Panelists included Robert Suttle, Assistant Director of The Sero Project, who was convicted and incarcerated in Louisiana for HIV non-disclosure, Attorney Beirne Roose-Snyder from The Positive Justice Project, and Sean Strub of Poz Magazine and Executive Director of The Sero Project.
Partner organizations included the Positive Justice Project, ACT UP, SERO, Queerocracy and the Center.
Here are several points covered during the May 24 discussion:
-HIV criminalization penalties are vastly disproportionate to any potential risk or actual harm.
-HIV criminalization undercuts most basic message about sexual health, which is that each person must ultimately be responsible for him or herself.
-HIV criminalization is inherently discriminatory, and singles HIV out in an exceptional manner, treating it differently from other sexually transmitted infections which, if left untreated, can also cause serious harm.
-HIV criminalization creates a “viral underclass” in the law, creating different criminal law for people with HIV than for everyone else.

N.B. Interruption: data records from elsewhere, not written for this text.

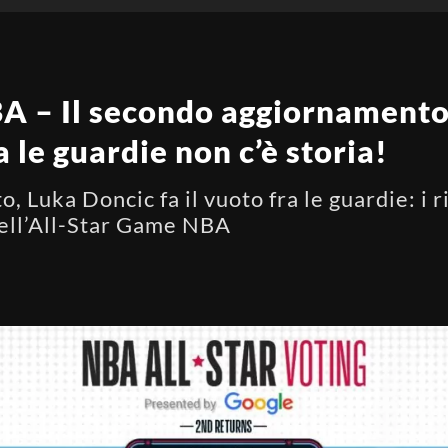
A – Il secondo aggiornamento 
 le guardie non c’è storia!
, Luka Doncic fa il vuoto fra le guardie: i 
dell’All-Star Game NBA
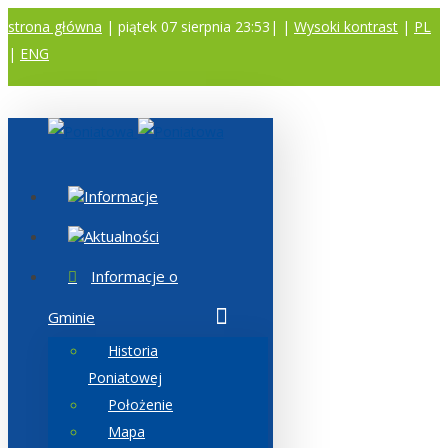
strona główna
| piątek 07 sierpnia 23:53|
|
Wysoki kontrast
|
PL
|
ENG
A
A
A
Informacje
Aktualności
Informacje o
Gminie
Historia
Poniatowej
Położenie
Mapa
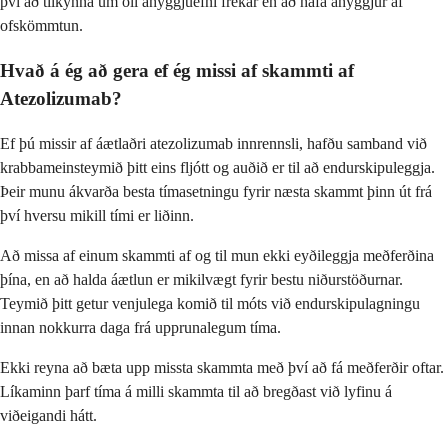
því að tilkynna um öll áhyggjuefni frekar en að hafa áhyggjur af
ofskömmtun.
Hvað á ég að gera ef ég missi af skammti af
Atezolizumab?
Ef þú missir af áætlaðri atezolizumab innrennsli, hafðu samband við
krabbameinsteymið þitt eins fljótt og auðið er til að endurskipuleggja.
Þeir munu ákvarða besta tímasetningu fyrir næsta skammt þinn út frá
því hversu mikill tími er liðinn.
Að missa af einum skammti af og til mun ekki eyðileggja meðferðina
þína, en að halda áætlun er mikilvægt fyrir bestu niðurstöðurnar.
Teymið þitt getur venjulega komið til móts við endurskipulagningu
innan nokkurra daga frá upprunalegum tíma.
Ekki reyna að bæta upp missta skammta með því að fá meðferðir oftar.
Líkaminn þarf tíma á milli skammta til að bregðast við lyfinu á
viðeigandi hátt.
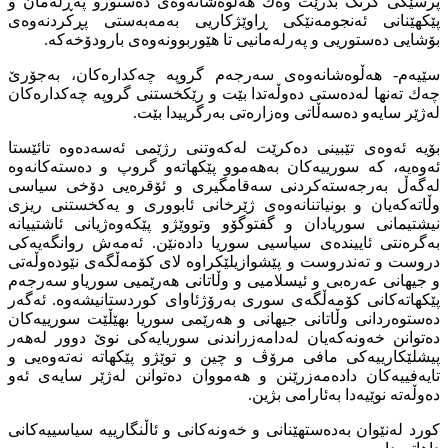
پرسێكی گرنگ بدرێت وەك هەڵوەشانەوەی دەستورو پەڕلەمان و
پێكهێنانی ئەنجومەنێكی ڕاوێژكاریی بەمەبەستی پڕكردنەوەی
بۆشایی دەستوریی و پەرلەمانیی تا هێوربوونەوەی بارودۆخەكە.
سێیەم- هەڵوەشانەوەی سەرجەم گروپە چەكدارەكان، بەجۆرێ
چەك تەنها لەدەستی دەوڵەتدا بێت و رێكخستنی گروپە چەكدارەكان
لەژێر سایەو دەسەڵاتی وەزارەتی بەرگرییدا بێت.
بۆیە ئەوەی تێبینی دەكرێت لەكەوتنی رژێمی ئەسەدەوە تائێستا
ئەوەیە، كە سورییەكان بەهەموو پێكهاتەو گروپ و دەستەكانەوە
لەگەڵ بەرجەستەكردنی سەقامگیری و ئۆقرەیی دۆخی سیاسی
وڵاتەكەیان و بونیاتنانەوەی ژێرخانی ئابووری و یەكخستنی ریزی
نیشتیمانی سوریادان و گفتوگۆو وتووێژو پێكەوەژیانی ئاشتییانە
بەگرەنتی ئاییندەی سیاسیی سوریا دادەنێن. ئەمەش روانگەیەكی
دروست و تەندروست و پێشوازیلێكراوە لای كۆمەڵگەی نێودەوڵەتی
و جیهانی عەرەبی و ئیسلامیی و وڵاتانی هەرێمیی سوریاو سەرجەم
پێكهاتەكانی كۆمەڵگەی سوری بەرۆژئاوای كوردستانیشەوە. ئەگەر
دەستوەردانی وڵاتانی جیهانی و هەرێمی سوریا بهێڵێت سورییەكان
دەتوانن خەونەكەیان لەدامەزراندنی سوریایەكی نوێ دوور لەهەر
پیشلێكارییەكی مافی مرۆڤ و چین و توێژو پێكهاتە نەتەوەیی و
تایەفییەكان دادەمەزرێنن و هەمووان دەتوانن لەژێر سایەی ئەو
دەوڵەتە نوێیەدا بەئارامی بژین.
كورد لەنێوان بەدەستهێنانی و خەونەكانی و ئاڵنگارییە سیاسییەكانی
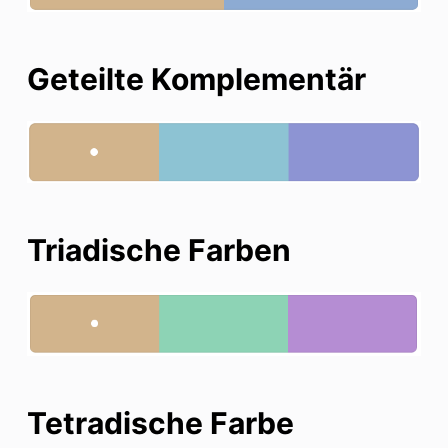
Geteilte Komplementär
Triadische Farben
Tetradische Farbe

-Prosecutions have little or nothing to do with contemporary science or whether or not there is an actual risk present; they are about whether or not the person with HIV can prove disclosure.
-HIV criminalization leads to poor public health policy because it discourages testing (ignorance of one’s HIV status is the best defense)
- HIV criminalization discourages disclosure, for fear of someone from one’s past coming forward; every person with HIV is now one disgruntled ex-partner away from being in a courtroom.
-Mounting evidence shows these laws don’t achieve their intended purpose (to reduce HIV transmission); a growing body of evidence shows they actually contribute to the spread of HIV by driving stigma and discouraging testing.